Peritoneal dialysis (PD) is also an option for pregnant women on dialysis, although some women may experience discomfort due to the growing baby and the dialysis fluid inside their abdomen. A PD catheter is not harmful to the baby and can be placed at any time during pregnancy. If a pregnant woman chooses PD, her doctor may decide to supplement her PD treatments with hemodialysis treatments as she gets closer to her due date to ensure that her blood is being cleaned as thoroughly as possible.
Dialysis patients who have periods or those who could become pregnant should use birth control to guard against pregnancy. Doctors can recommend the type of birth control that should be used. Women who have high blood pressure should talk with their doctor before using a birth control pill, as some can raise blood pressure.

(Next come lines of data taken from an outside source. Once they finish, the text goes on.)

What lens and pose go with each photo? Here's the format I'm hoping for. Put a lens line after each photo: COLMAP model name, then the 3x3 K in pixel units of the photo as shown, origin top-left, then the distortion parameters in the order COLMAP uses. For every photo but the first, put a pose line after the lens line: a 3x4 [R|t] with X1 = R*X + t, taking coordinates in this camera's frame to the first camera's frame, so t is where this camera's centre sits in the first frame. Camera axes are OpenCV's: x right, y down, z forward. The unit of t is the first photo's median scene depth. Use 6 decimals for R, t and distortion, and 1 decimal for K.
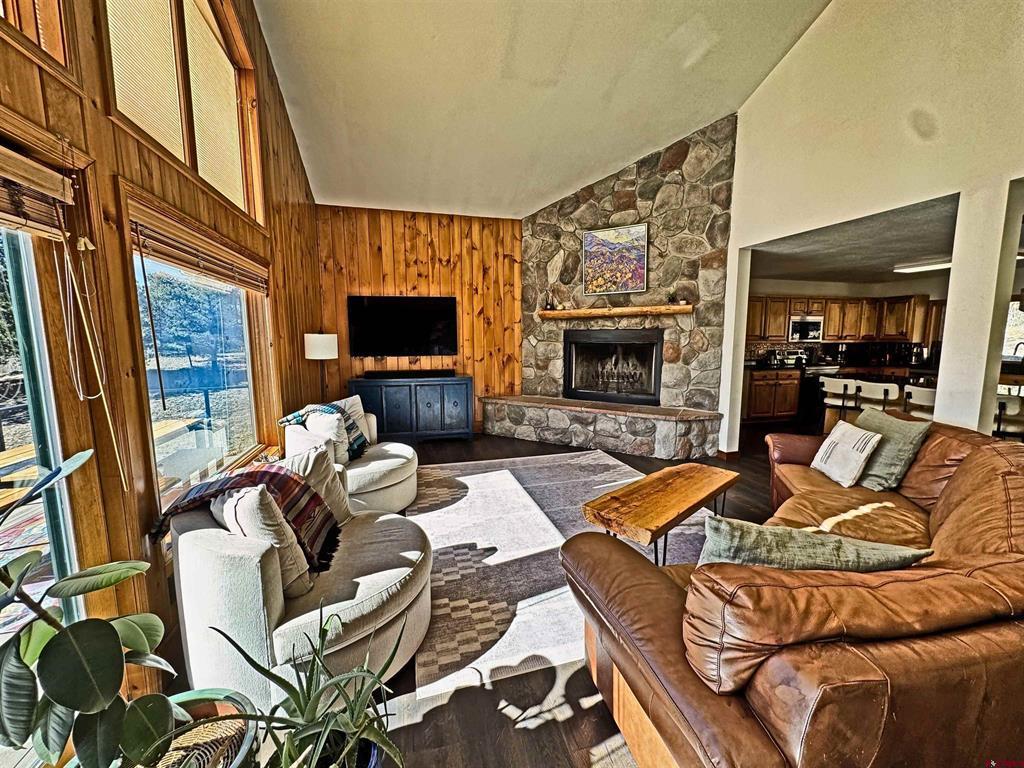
lens RADIAL K [[406.0, 0, 511.1], [0, 406.0, 384.7], [0, 0, 1]] dist [0.001512, -0.000016]
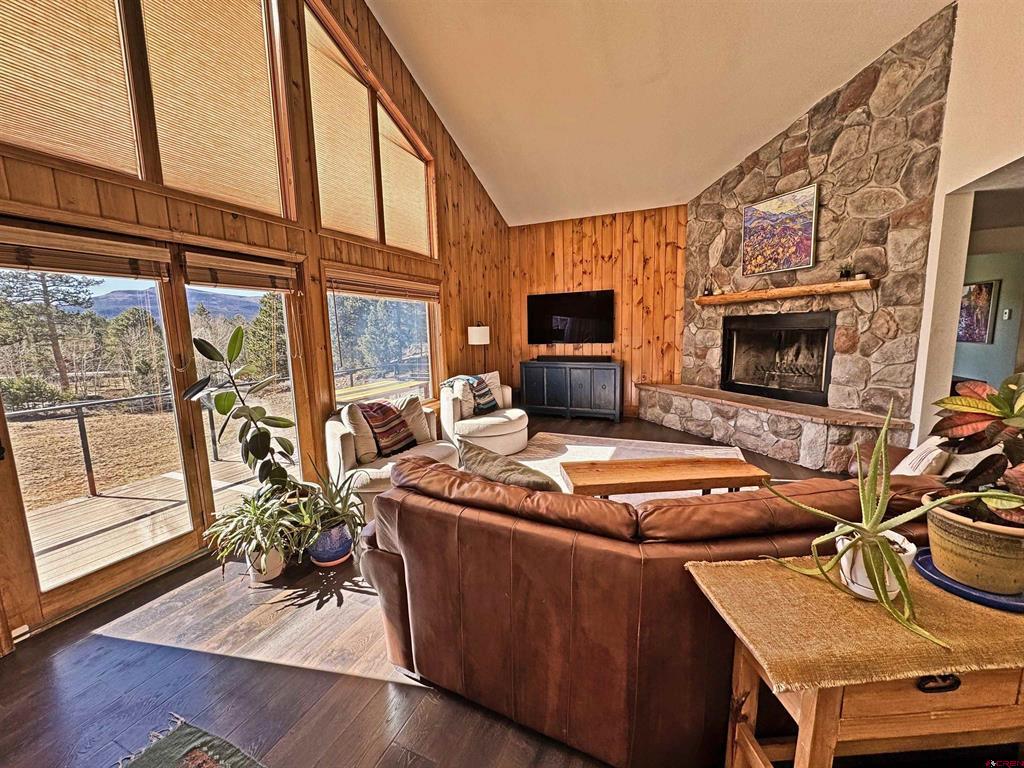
lens RADIAL K [[406.0, 0, 510.4], [0, 406.0, 385.4], [0, 0, 1]] dist [0.001512, -0.000016]
pose [[0.786311, 0.069399, -0.613920, 0.361612], [-0.052130, 0.997580, 0.046001, 0.005775], [0.615627, -0.004167, 0.788027, -0.033655]]
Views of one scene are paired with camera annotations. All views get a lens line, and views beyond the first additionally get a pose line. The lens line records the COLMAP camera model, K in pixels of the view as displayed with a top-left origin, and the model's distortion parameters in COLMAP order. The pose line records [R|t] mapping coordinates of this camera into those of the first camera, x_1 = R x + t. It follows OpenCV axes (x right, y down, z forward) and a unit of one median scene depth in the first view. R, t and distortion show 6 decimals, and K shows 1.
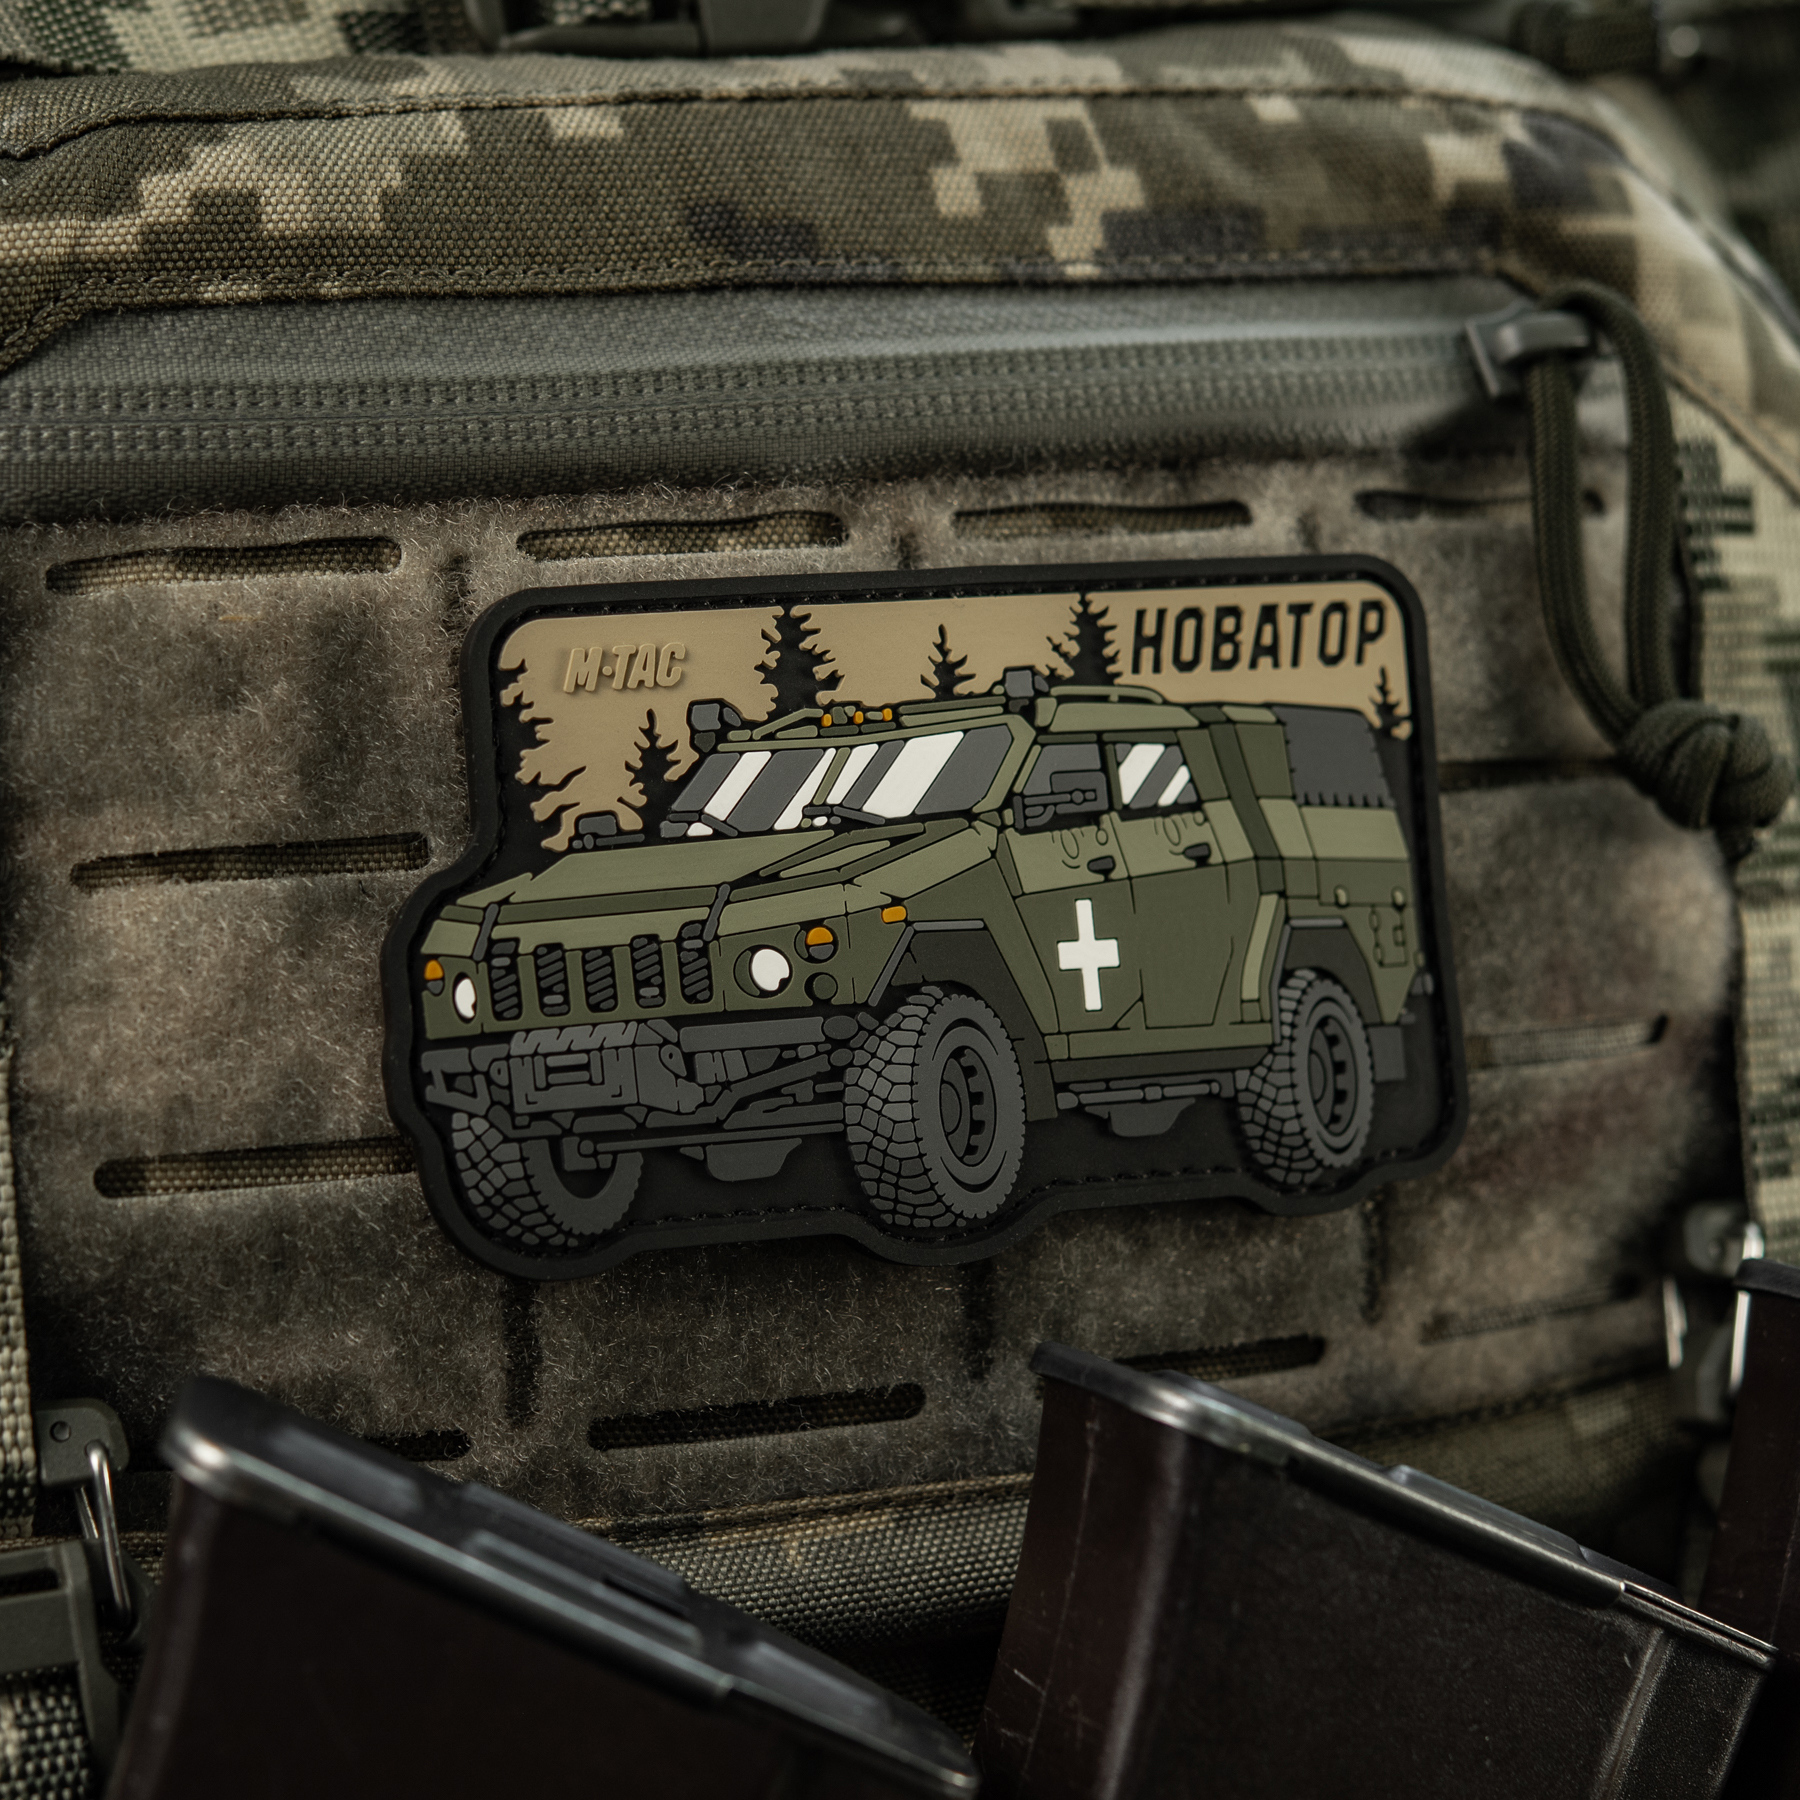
lens RADIAL K [[5043.2, 0, 838.7], [0, 5043.2, 901.4], [0, 0, 1]] dist [-0.042015, 0.196411]
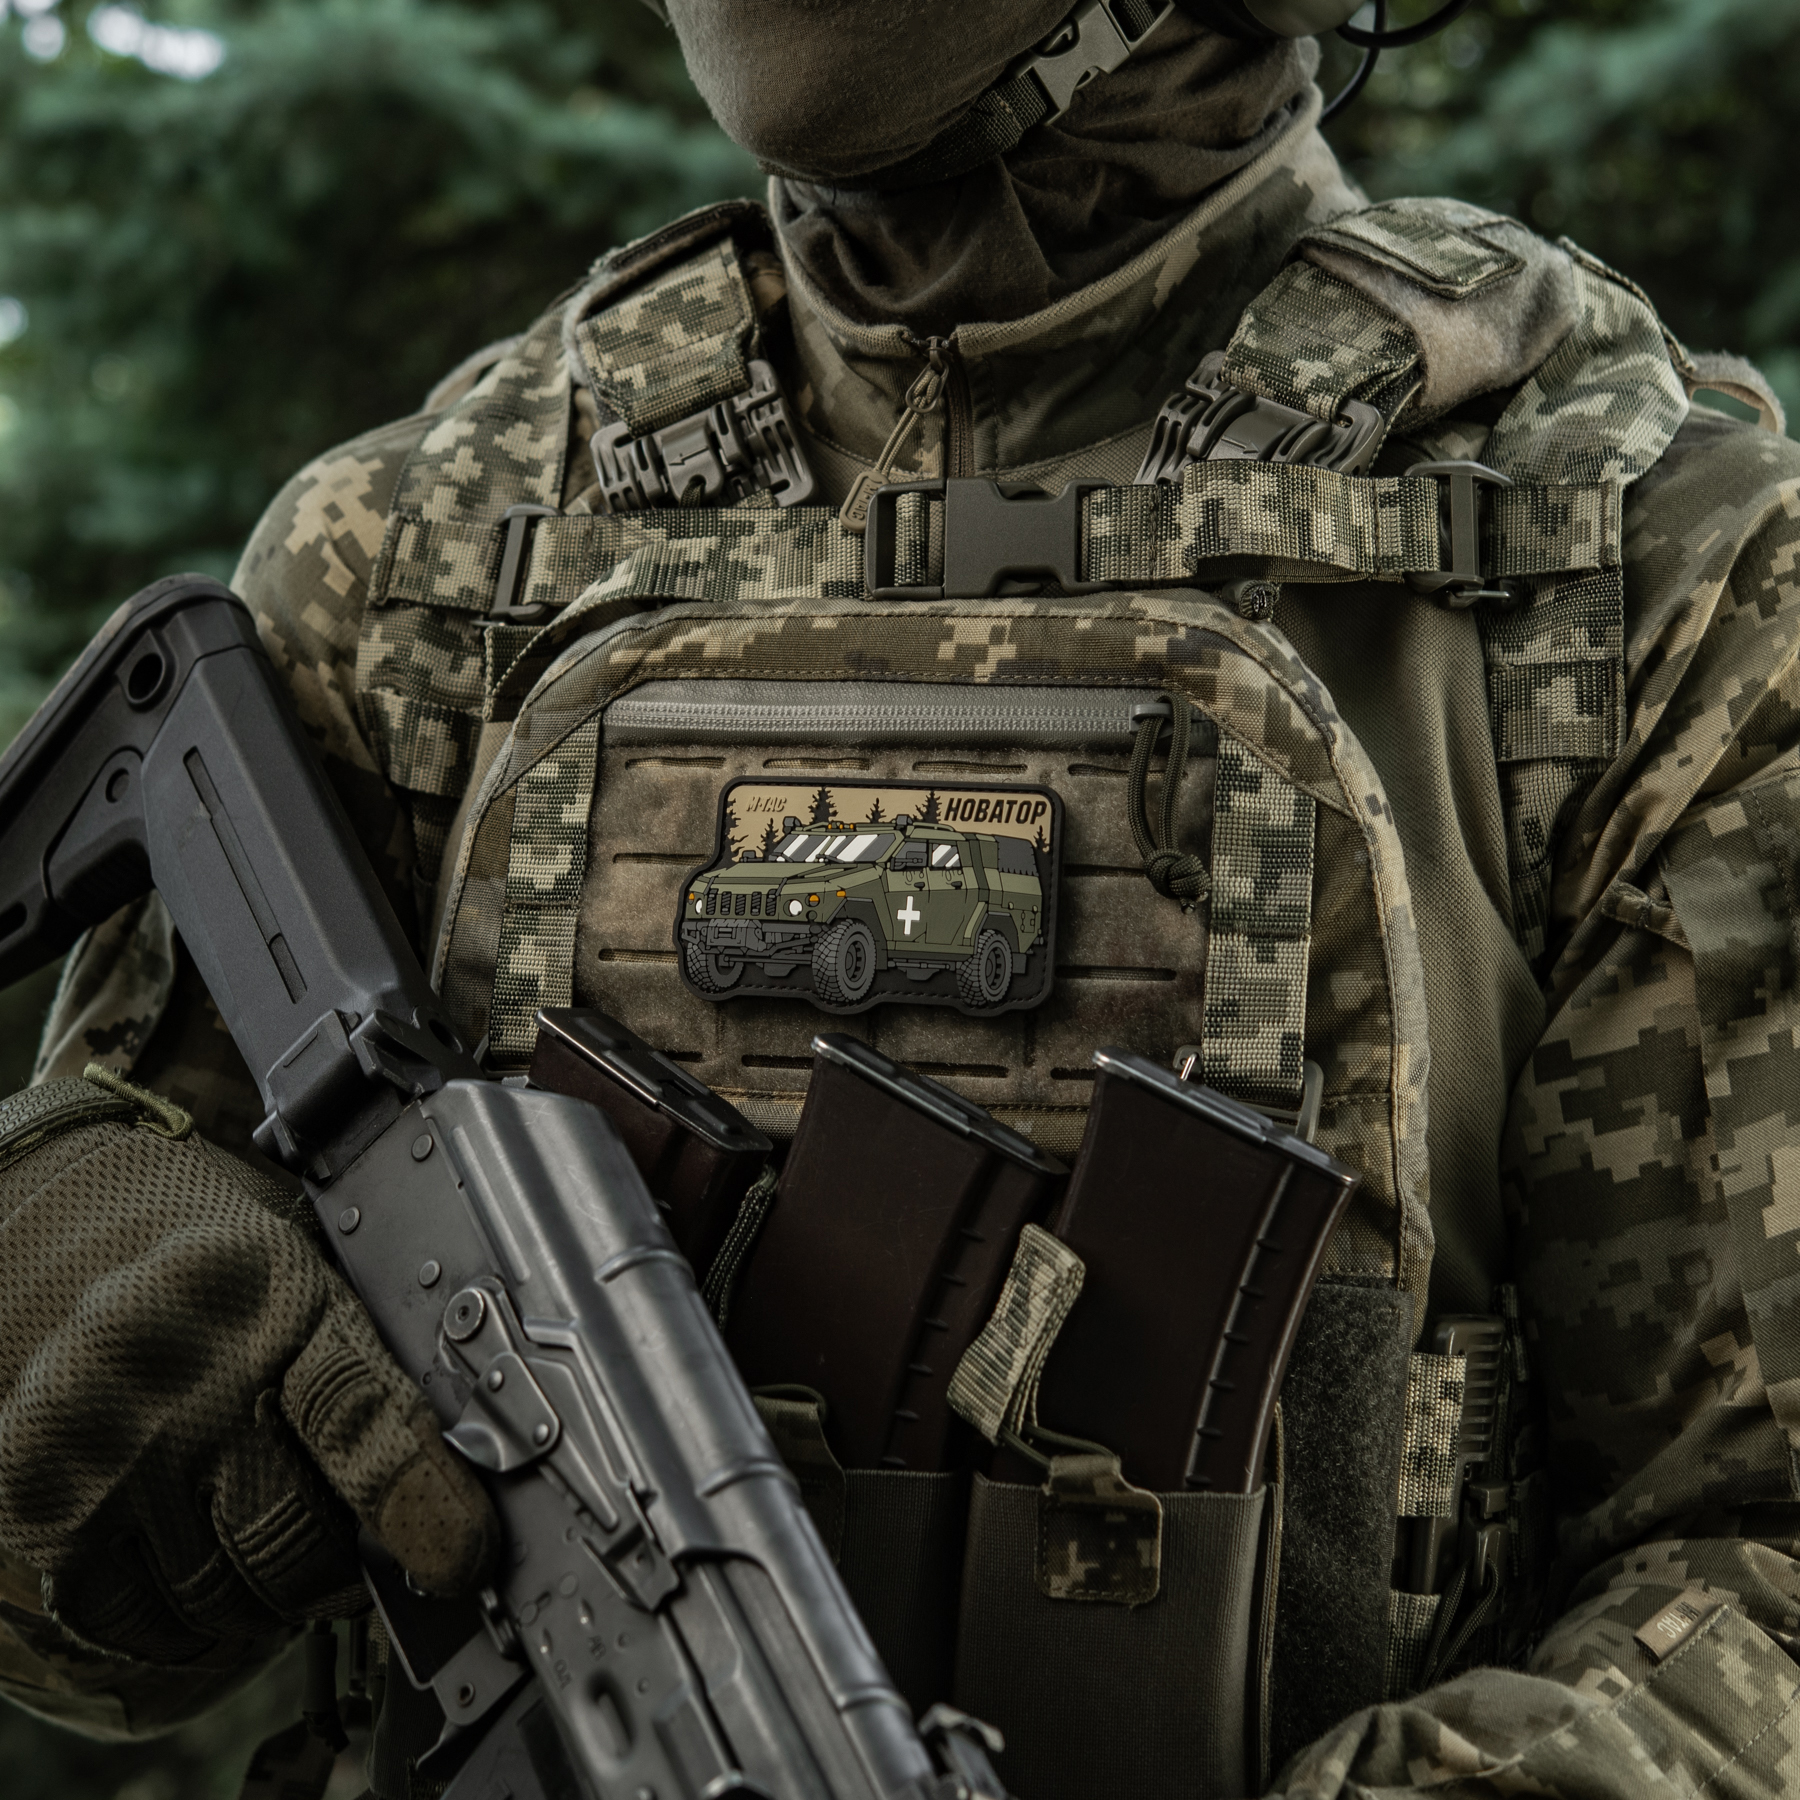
lens RADIAL K [[5043.2, 0, 838.7], [0, 5043.2, 901.4], [0, 0, 1]] dist [-0.042015, 0.196411]
pose [[0.736272, 0.063829, -0.673669, 1.985481], [-0.118607, 0.992303, -0.035610, 0.111464], [0.666210, 0.106121, 0.738175, -1.163794]]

Women who want to have children are advised to consider using contraception while on dialysis and plan to have children after a kidney transplant. Some dialysis patients feel that they would be better able to care for a child after a kidney transplant, rather than when they are on dialysis because they will typically have more energy, feel better and have more free time because they do not have to go to dialysis treatments several times a week.
Transplant patients are advised not to use an intrauterine device (IUD), which is a small, plastic, T-shaped device that is inserted into the uterus to prevent pregnancy. Transplant patients are more likely to get an infection from an IUD because the anti-rejection drugs they must take lower the body’s ability to fight infection. Diaphragms, sponges and condoms are other forms of birth control that may be considered.
A woman on dialysis may experience feelings of loss because she is unable to have a baby. She may feel incomplete or unfulfilled in her role as a woman, which may lead to feeling negative about herself and her sexuality. As a way of coping, she should talk openly about her feelings and needs with her partner and/or a health care professional.
With today’s cutting edge advances in fertility procedures, dialysis patients have more options than ever before. If a female patient is still ovulating, her eggs can be frozen and then fertilized with the sperm of her husband, partner or donor at a later date, and a surrogate can carry the pregnancy to term. Although some men experience a small decline in fertility while on dialysis, others experience reduced testosterone levels, reduced volume of seminal fluid, reduced sperm count or infertility. So, by the same token, a male dialysis patient can freeze his sperm for use at a later date. Dialysis patients can also experience parenthood by adopting or becoming a foster parent.